When we see examples of how people everywhere are working with their neighbors we become more invested in our own communities—and we have a model to do so.

We are disconnected in our revenue models. 

Running a journalism organization is hard—and costly. It's the hardest thing I've ever done. The business of news—whether it's funded through advertising, sponsorship, special sections, or grants—makes us dependent on revenue streams that bring in more money than our consumer revenue streams do. But when we are more focused on selling our product or amplifying our reach to other businesses and corporations than we are on producing storytelling that individuals value and want to pay for, it shows. 

It's a slower build, but when we prioritize growing consumer-based revenue, it forces us to be more responsive to people—and their power. And publishers, trust me, it also grows our reach. It grows loyalty to our news. It gives a clear sign that the people trust your news. 

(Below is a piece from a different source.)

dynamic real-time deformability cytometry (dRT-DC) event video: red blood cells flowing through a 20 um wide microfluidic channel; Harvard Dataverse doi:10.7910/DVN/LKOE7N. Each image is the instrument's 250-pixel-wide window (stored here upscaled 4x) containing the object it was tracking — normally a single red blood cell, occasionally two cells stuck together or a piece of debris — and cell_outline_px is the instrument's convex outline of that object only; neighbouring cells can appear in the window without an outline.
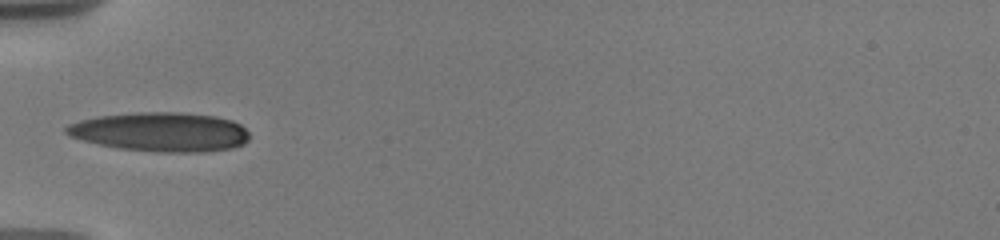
{"species": "human", "species_latin": "Homo sapiens", "temperature_condition": "warm", "stored_images_in_passage": 4, "camera_frame_rate_fps": 3000, "um_per_image_px": 0.085, "donor": {"sex": "male"}, "frame": {"image": 1, "passage_image": 1, "time_ms": 0.0, "image_size_px": [1000, 240], "cell_outline_px": [[248, 140], [244, 144], [232, 148], [208, 152], [156, 152], [116, 148], [68, 136], [64, 132], [64, 128], [68, 124], [80, 120], [96, 116], [136, 112], [180, 112], [216, 116], [232, 120], [240, 124], [248, 132]], "centroid_in_image_um": [13.64, 11.21], "position_along_channel_um": 71.4, "area_um2": 42.19}}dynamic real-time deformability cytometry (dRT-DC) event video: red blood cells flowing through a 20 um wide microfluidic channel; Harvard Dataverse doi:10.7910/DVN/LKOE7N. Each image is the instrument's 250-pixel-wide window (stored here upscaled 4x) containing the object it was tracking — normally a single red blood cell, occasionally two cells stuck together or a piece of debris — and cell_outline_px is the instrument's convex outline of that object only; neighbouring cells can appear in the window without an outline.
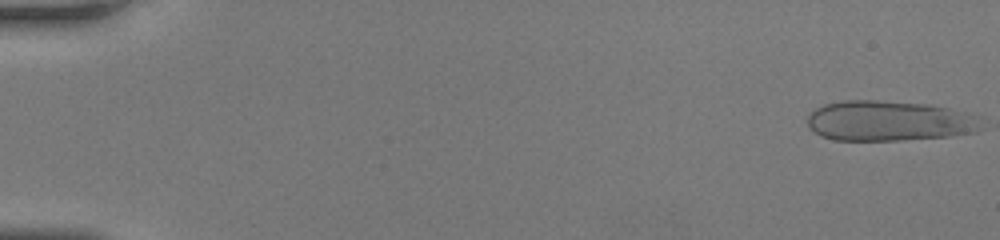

Changing how we talk about race and privilege, covering people power, and growing consumer revenue are just some of the ways that we begin to connect with our communities while growing a thriving local news ecosystem. There is no better place to abolish the Fourth Estate and tear down the wall that keeps us separated from the community than right here at the local level.

There are already so many of us that are invested in creating journalism that is responsive to the needs of our communities. Let's keep that energy afloat, and use it to rebuild our practices from the ground up.

Cierra Hinton has an undying love and passion for the complicated South, which she brings to her work at Scalawag. She has found community across the South, including in Tennessee and Mississippi, but calls North Carolina home. She is Scalawag's Executive Director-Publisher.